From maf@hpesmaf Tue Nov  1 12:43 MST 1988
Received: from hpesmaf.HP.COM by hpfclr.HP.COM; Tue, 1 Nov 88 12:43:04 mst
Received: by hpesmaf.HP.COM; Tue, 1 Nov 88 12:49:21 mst
Date: Tue, 1 Nov 88 12:49:21 mst
From: Mark Forsyth <maf@hpesmaf>
Full-Name: Mark Forsyth
Message-Id: <8811011949.AA21827@hpesmaf.HP.COM>
To: bja@hpesmaf, cag@hpesmaf, jvg@hpesmaf, rob@hpesmaf, tpp@hpesmaf
Status: R

>From stm@hpesstm Thu Oct 20 19:27 MDT 1988
Received: from hpesstm.HP.COM by hpesmaf.HP.COM; Thu, 20 Oct 88 19:26:46 mdt
Received: by hpesstm.HP.COM; Thu, 20 Oct 88 19:21:46 mdt
From: Steve Mangelsdorf <stm@hpesstm>
Full-Name: Steve Mangelsdorf
Message-Id: <8810210121.AA19666@hpesstm.HP.COM>
Subject: MIPS visit summary
To: d_georg@hpesstm, jkw@hpesstm, cgk@hpesstm, maf@hpesstm, crs@hpesstm,
        jdy@hpesstm, dft@hpesstm, twg@hpesstm
Date: Thu, 20 Oct 88 19:21:40 MDT
X-Mailer: Elm [version 2.0 gamma]
Status: R

                                                          stm 10/20/88



                    Summary of MIPS Presentation to TCG


There is a big book of slides which you can borrow from Darius, Jeff or
myself.  I have omitted stuff which is covered in the slides.


Architecture
------------

They liked HP-PA better than all other RISC architectures (except their
own).  88K was the runner up.  There was contempt for Sparc, Apollo.

They may add some features to their architecture:  a nullify bit for
branches, indexed loads/stores, and 64 bit coprocessor loads/stores.
They have committed forward compatibility to their customers, not
backward compatibility.  This was about the only good news for HP in the
presentation.  

TLB coherency is done in software.  

They claim that TLB miss rates are reduced 70% by dedicating two "super"
entries for kernal instruction and data spaces.

There are no decimal instructions, and they claimed that benchmarking
of COBOL programs showed little advantage to adding them. 

They said they will probably never build a vector coprocessor.


Implementations
---------------

The BIT (ECL) implementation will be completed in '89.  It is 60 VUPS
(they stressed that this assumed their usual conservative rating values)
and 12 Mflops on DP Linpack.  They expect that it will be used only in
servers and multi user machines, not workstations.  ECL gives a roughly
2:1 performance advantage.

A 33 MHZ version of the R3000 using 15ns RAMs will be available soon.
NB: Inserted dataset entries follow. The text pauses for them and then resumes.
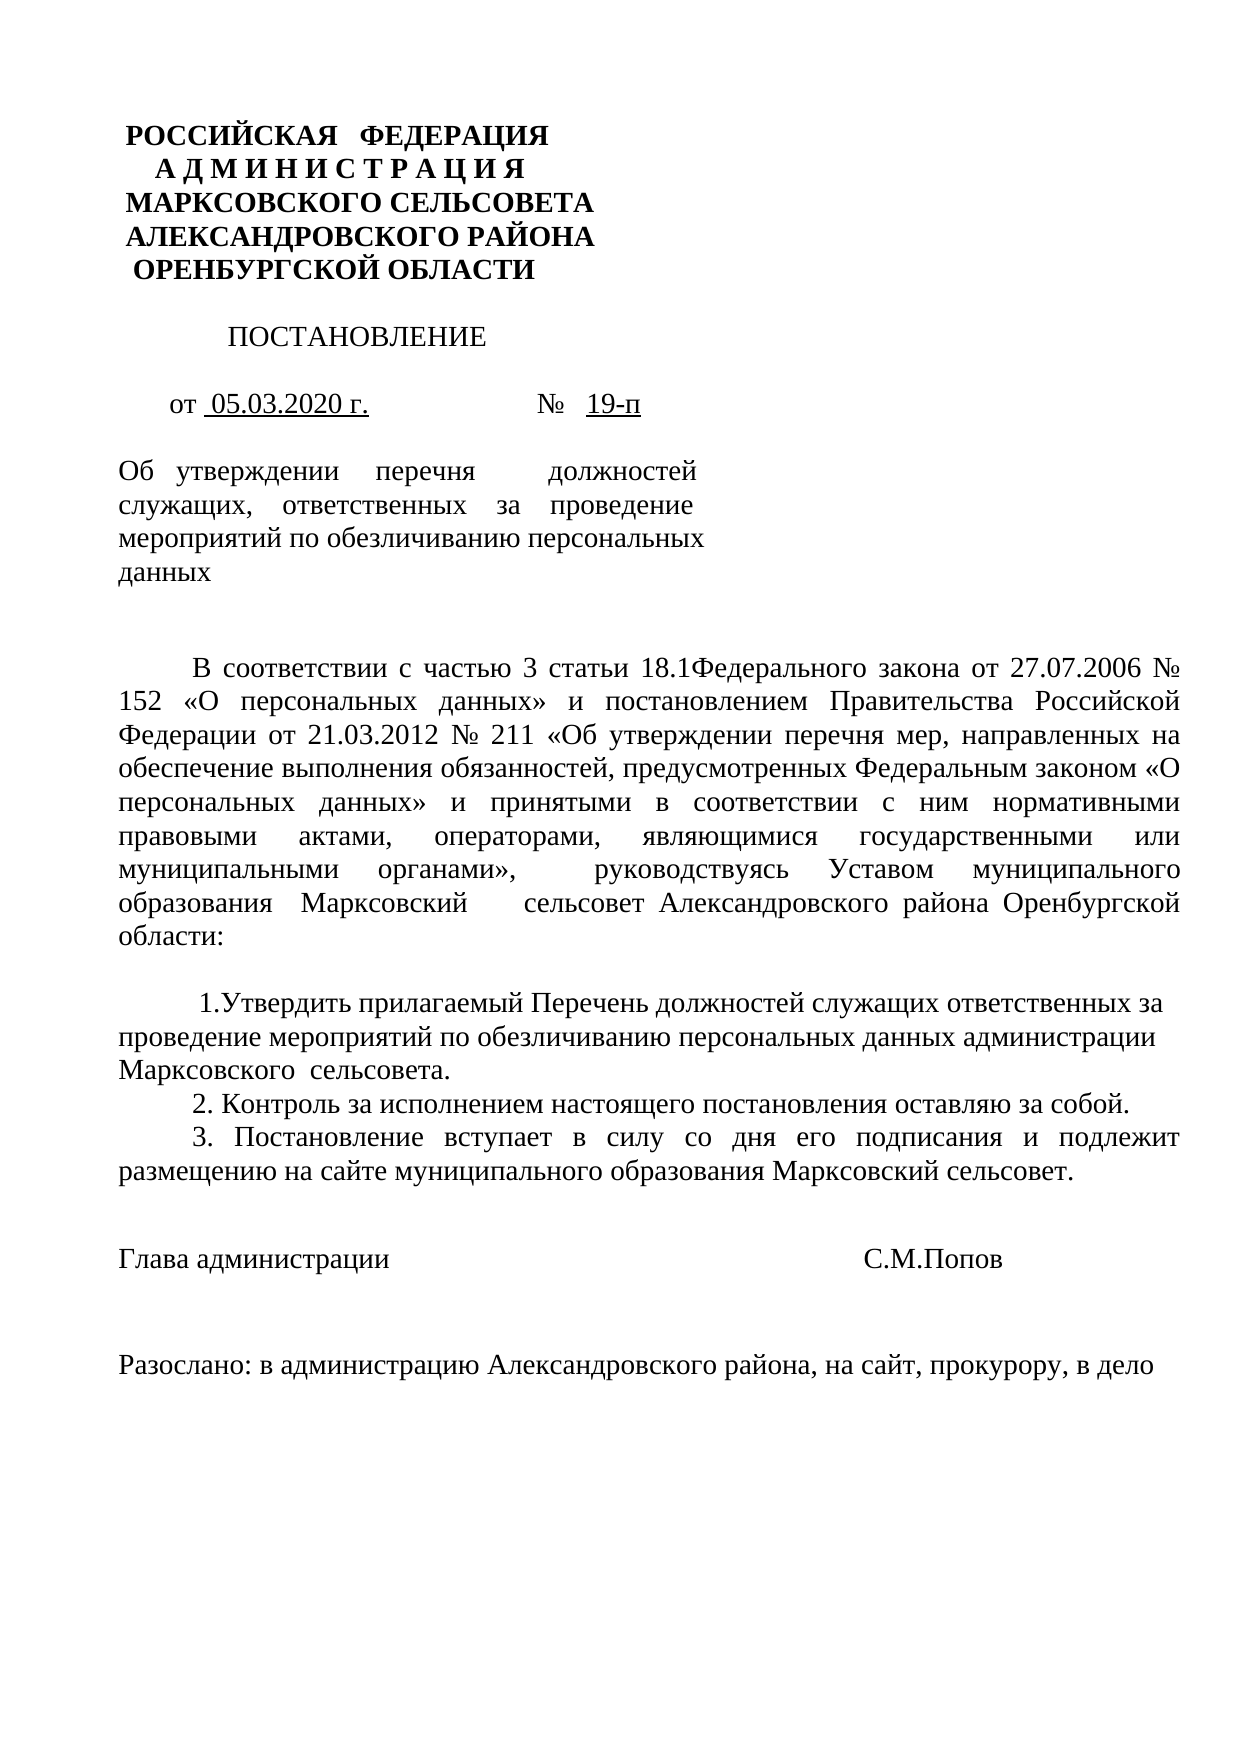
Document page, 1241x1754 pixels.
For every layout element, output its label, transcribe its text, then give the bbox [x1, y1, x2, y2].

text 2. Контроль за исполнением настоящего постановления оставляю за собой. [118, 1086, 1181, 1119]
text РОССИЙСКАЯ ФЕДЕРАЦИЯ [118, 118, 1181, 152]
text 1.Утвердить прилагаемый Перечень должностей служащих ответственных за проведение мероприятий по обезличиванию персональных данных администрации Марксовского сельсовета. [118, 985, 1181, 1086]
text от 05.03.2020 г. № 19-п [118, 386, 1181, 420]
text Разослано: в администрацию Александровского района, на сайт, прокурору, в дело [118, 1347, 1181, 1381]
text АЛЕКСАНДРОВСКОГО РАЙОНА [118, 219, 1181, 252]
text ОРЕНБУРГСКОЙ ОБЛАСТИ [118, 252, 1181, 286]
text МАРКСОВСКОГО СЕЛЬСОВЕТА [118, 185, 1181, 219]
table_header Об утверждении перечня должностей служащих, ответственных за проведение мероприятий по обезличиванию персональных данных [107, 454, 738, 588]
text В соответствии с частью 3 статьи 18.1Федерального закона от 27.07.2006 № 152 «О персональных данных» и постановлением Правительства Российской Федерации от 21.03.2012 № 211 «Об утверждении перечня мер, направленных на обеспечение выполнения обязанностей, предусмотренных Федеральным законом «О персональных данных» и принятыми в соответствии с ним нормативными правовыми актами, операторами, являющимися государственными или муниципальными органами», руководствуясь Уставом муниципального образования Марксовский сельсовет Александровского района Оренбургской области: [118, 650, 1181, 952]
text ПОСТАНОВЛЕНИЕ [118, 319, 1181, 353]
text А Д М И Н И С Т Р А Ц И Я [118, 152, 1181, 185]
text Глава администрации С.М.Попов [118, 1241, 1181, 1303]
text 3. Постановление вступает в силу со дня его подписания и подлежит размещению на сайте муниципального образования Марксовский сельсовет. [118, 1119, 1181, 1187]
The R4000 (the next CMOS implementation) will sample in 11/89, and
systems will be shipping in 6/90.  It has an on chip I-cache.  This
information was given to Jim Brokish under NDA.  Otherwise, they
wouldn't say much about the implementation, but in more general terms
they indicated the trend was to on chip caches and issuing multiple
instructions per cycle.  They have extensively simulated "CPI < 1"
schemes.

The TLB miss penalty is 10-12 instructions, or 15-20 cycles.  They claim
that TLB misses cause only a 1% performance loss.  The fully associative
TLBs have only 64 entries, and there is no backup TLB.

Current implementations have a direct mapped write through D-cache.  The
advantage is that there is no need for error correction, MP protocols
are simpler, and stores can be done in one state (no need to read tags).
They take a penalty on byte/halfword writes.  They expect MP systems to
add a 2nd level write back cache to reduce bus traffic.
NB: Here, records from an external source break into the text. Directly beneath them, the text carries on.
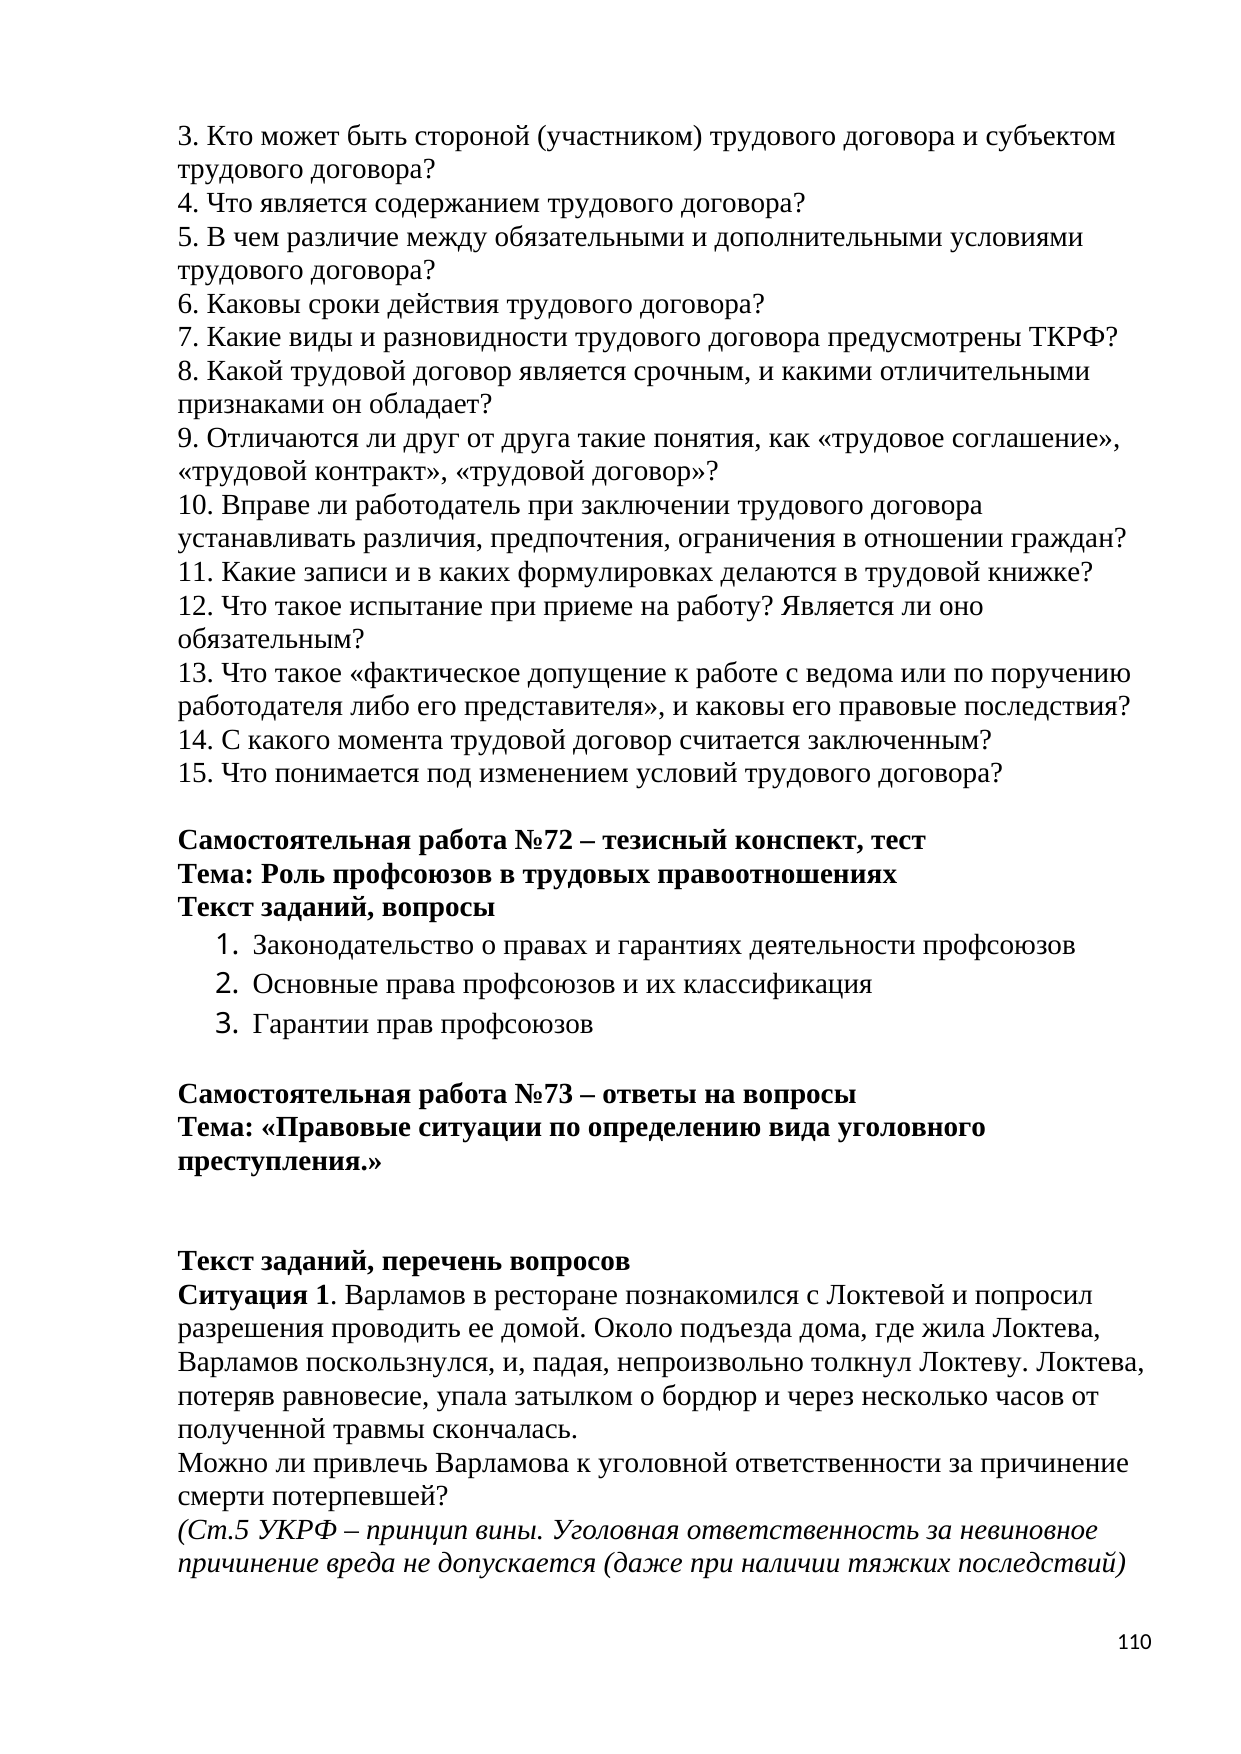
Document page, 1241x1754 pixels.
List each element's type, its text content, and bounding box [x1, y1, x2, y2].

text 15. Что понимается под изменением условий трудового договора? [177, 755, 1152, 789]
text 12. Что такое испытание при приеме на работу? Является ли оно обязательным? [177, 588, 1152, 655]
text Текст заданий, вопросы [177, 889, 1152, 923]
text 13. Что такое «фактическое допущение к работе с ведома или по поручению работодателя либо его представителя», и каковы его правовые последствия? [177, 655, 1152, 722]
text Тема: «Правовые ситуации по определению вида уголовного преступления.» [177, 1109, 1152, 1176]
list Гарантии прав профсоюзов [215, 1002, 1152, 1042]
text Ситуация 1. Варламов в ресторане познакомился с Локтевой и попросил разрешения проводить ее домой. Около подъезда дома, где жила Локтева, Варламов поскользнулся, и, падая, непроизвольно толкнул Локтеву. Локтева, потеряв равновесие, упала затылком о бордюр и через несколько часов от полученной травмы скончалась. Можно ли привлечь Варламова к уголовной ответственности за причинение смерти потерпевшей? (Ст.5 УКРФ – принцип вины. Уголовная ответственность за невиновное причинение вреда не допускается (даже при наличии тяжких последствий) [177, 1277, 1152, 1579]
list Законодательство о правах и гарантиях деятельности профсоюзов [215, 923, 1152, 963]
text Самостоятельная работа №73 – ответы на вопросы [177, 1076, 1152, 1109]
text 6. Каковы сроки действия трудового договора? [177, 286, 1152, 319]
list Основные права профсоюзов и их классификация [215, 963, 1152, 1002]
text 3. Кто может быть стороной (участником) трудового договора и субъектом трудового договора? [177, 118, 1152, 185]
text 5. В чем различие между обязательными и дополнительными условиями трудового договора? [177, 219, 1152, 286]
text 11. Какие записи и в каких формулировках делаются в трудовой книжке? [177, 554, 1152, 588]
text 8. Какой трудовой договор является срочным, и какими отличительными признаками он обладает? [177, 353, 1152, 420]
text 4. Что является содержанием трудового договора? [177, 185, 1152, 219]
text Самостоятельная работа №72 – тезисный конспект, тест [177, 822, 1152, 856]
text 9. Отличаются ли друг от друга такие понятия, как «трудовое соглашение», «трудовой контракт», «трудовой договор»? [177, 420, 1152, 487]
text Тема: Роль профсоюзов в трудовых правоотношениях [177, 856, 1152, 889]
text 14. С какого момента трудовой договор считается заключенным? [177, 722, 1152, 755]
text 10. Вправе ли работодатель при заключении трудового договора устанавливать различия, предпочтения, ограничения в отношении граждан? [177, 487, 1152, 554]
text 7. Какие виды и разновидности трудового договора предусмотрены ТКРФ? [177, 319, 1152, 353]
text Текст заданий, перечень вопросов [177, 1243, 1152, 1277]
Performance on real math problems is strongly proportional to memory
bus bandwidth, not just the FPU design.

They handle denormalized numbers in software.

They say that synchronous RAMs give only a small frequency advantage.
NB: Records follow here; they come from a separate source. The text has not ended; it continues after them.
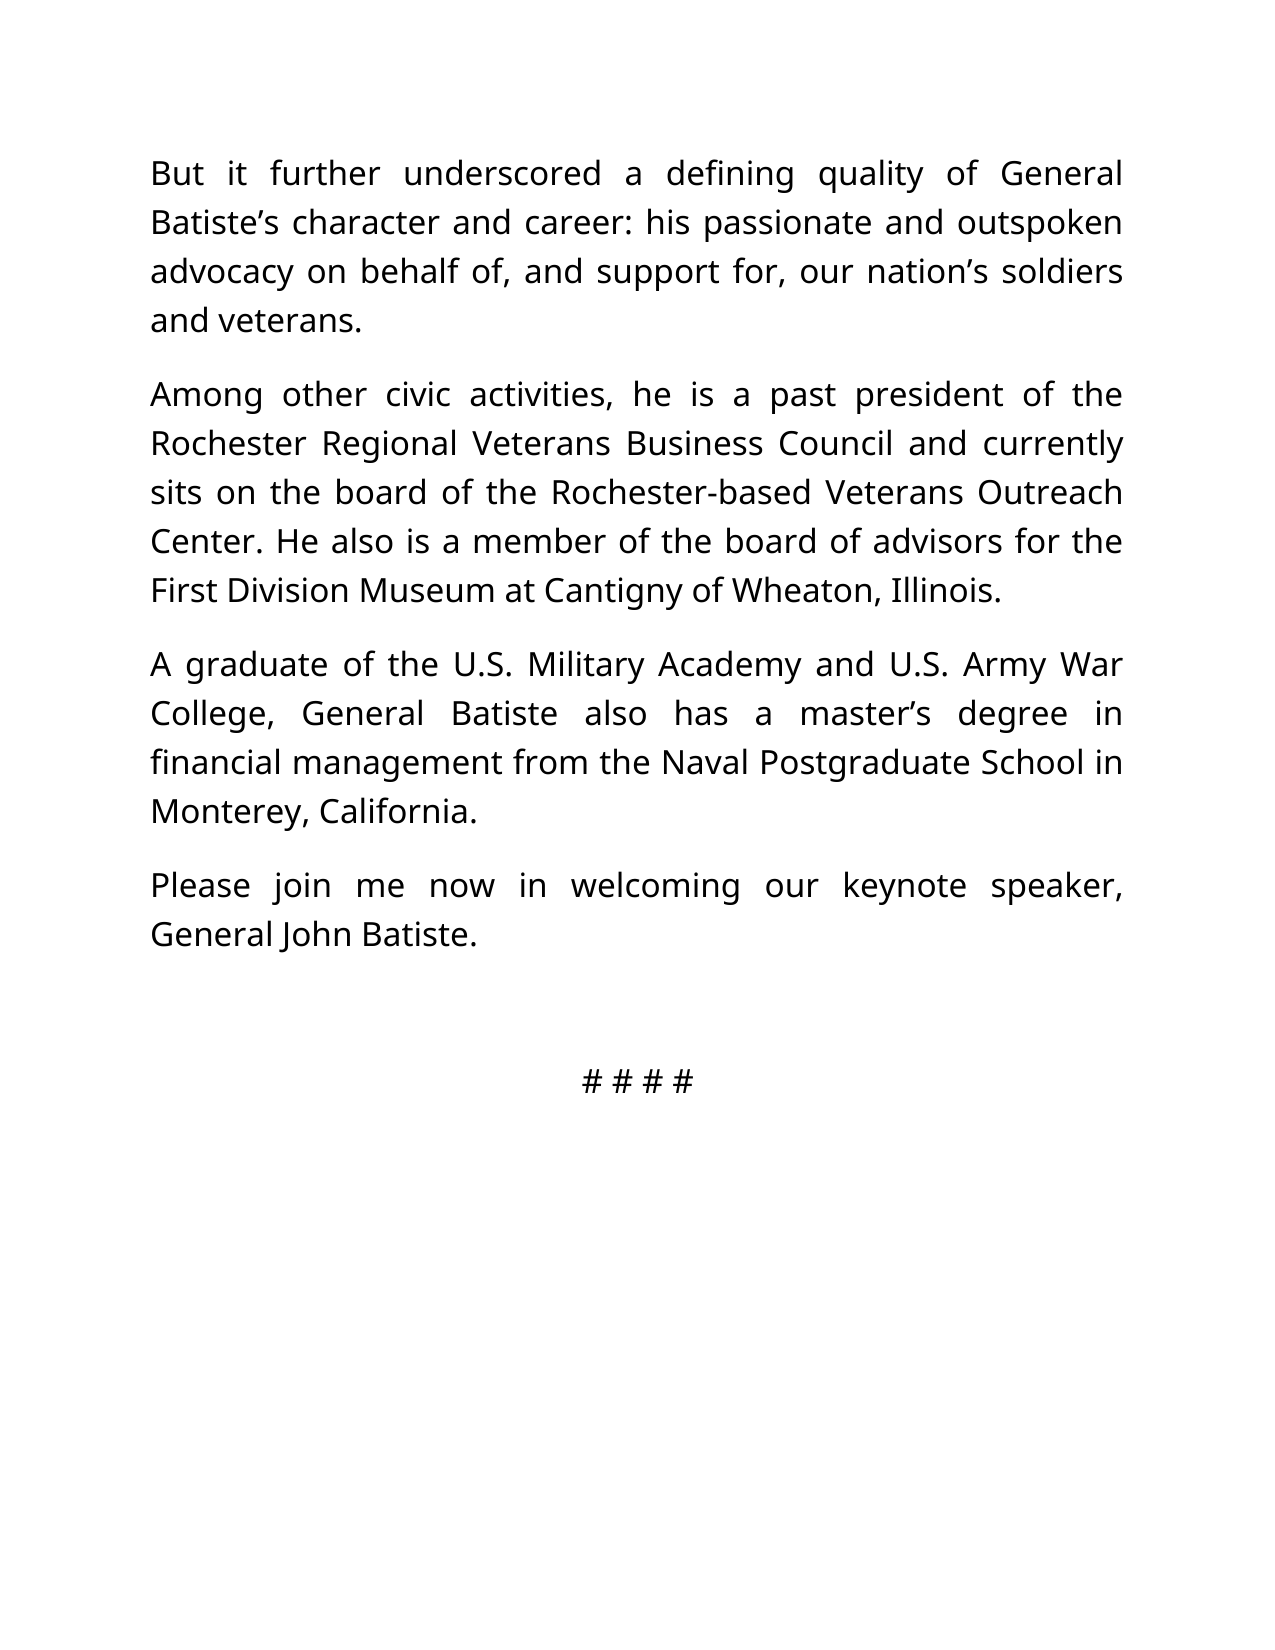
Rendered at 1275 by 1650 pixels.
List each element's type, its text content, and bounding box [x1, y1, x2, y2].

text Among other civic activities, he is a past president of the Rochester Regional Veterans Business Council and currently sits on the board of the Rochester-based Veterans Outreach Center. He also is a member of the board of advisors for the First Division Museum at Cantigny of Wheaton, Illinois. [150, 371, 1125, 612]
text But it further underscored a defining quality of General Batiste’s character and career: his passionate and outspoken advocacy on behalf of, and support for, our nation’s soldiers and veterans. [150, 150, 1125, 342]
text # # # # [150, 1058, 1125, 1104]
text Please join me now in welcoming our keynote speaker, General John Batiste. [150, 861, 1125, 956]
text A graduate of the U.S. Military Academy and U.S. Army War College, General Batiste also has a master’s degree in financial management from the Naval Postgraduate School in Monterey, California. [150, 641, 1125, 833]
CPU chip pricing is getting close to $10 per MIP over a certain range.
They expect today's products to sell for $50 per chip in '92 due to
competition among their semiconductor partners.

They passed around an R3000 board which made a strong impression.  It
was much smaller than a TopGun board, had many fewer layers, and used
single sided surface mount except for the two PGAs.

They do a lot of phase muxing of pins, including the cache address, tag
and data busses.

Right now they use real caches, but they claim they can easily go to
virtual caches if and when it is necessary.


Design Methodology
------------------

Extensive behavioral simulation is used before tape release.  They boot
UNIX with their simulator!  The R3000 chip set had only one functional
bug (in the FPU).

Binning is used.

They have a goal of increasing clock rate 1.5 to 2X over the life of a
product with mask changes and compatible process enhancements.

They bragged about the thoroughness with which they perform VLSI
characterization and stress the functional design when samples are
available.  A lot of what they described sounded like our SEL and "phase
2" testing.  The time from getting R3000 samples to controlled shipments
of systems was around 3 months.

Their core tool set is Mentor Graphics running on Apollos.  The size of
their designs broke the tool set, but they seemed happy with Mentor's
responsiveness.  They also use HSPICE, ECAD's Dracula, and in house logic
simulators.


The Competition
---------------

The Apollo machine is a dead end due to poor performance and lack of
growth path.  It is 35% slower than the R3000 on a real math benchmark
(Doduc). 

A big shakeup is coming in the superworkstation market next year similar
to the shakeup in the minisuper market underway now.

The 33 MHZ Cypress implementation, for which 20 VUPS is claimed, is more
like 15-16 VUPS.


Compilers
---------

The compilers are clearly leadership.  They claim they are running
out of optimizations to implement.  

Scheduling of the floating point units is done by the compiler.  The
FPU doesn't even bother queueing instructions!  There are hardware
interlocks for those cases where the compiler doesn't have enough
instructions to schedule.  They may add compiler switches to specify
the target machine if the various implementations' optimization rules
diverge too far.

The people from the compiler lab seemed very impressed.

They have a utility to reorganize an object file based on run time
profiling data in order to reduce the I-cache miss rate (remember the
I-cache is one way).

Their compiler places about half as many instructions outside the
Linpack inner loop as our compiler.


UNIX
----

A binary licence for MIPS' OS and C compiler is only $300 per CPU, list
price.  A source licence for the OS is $50,000.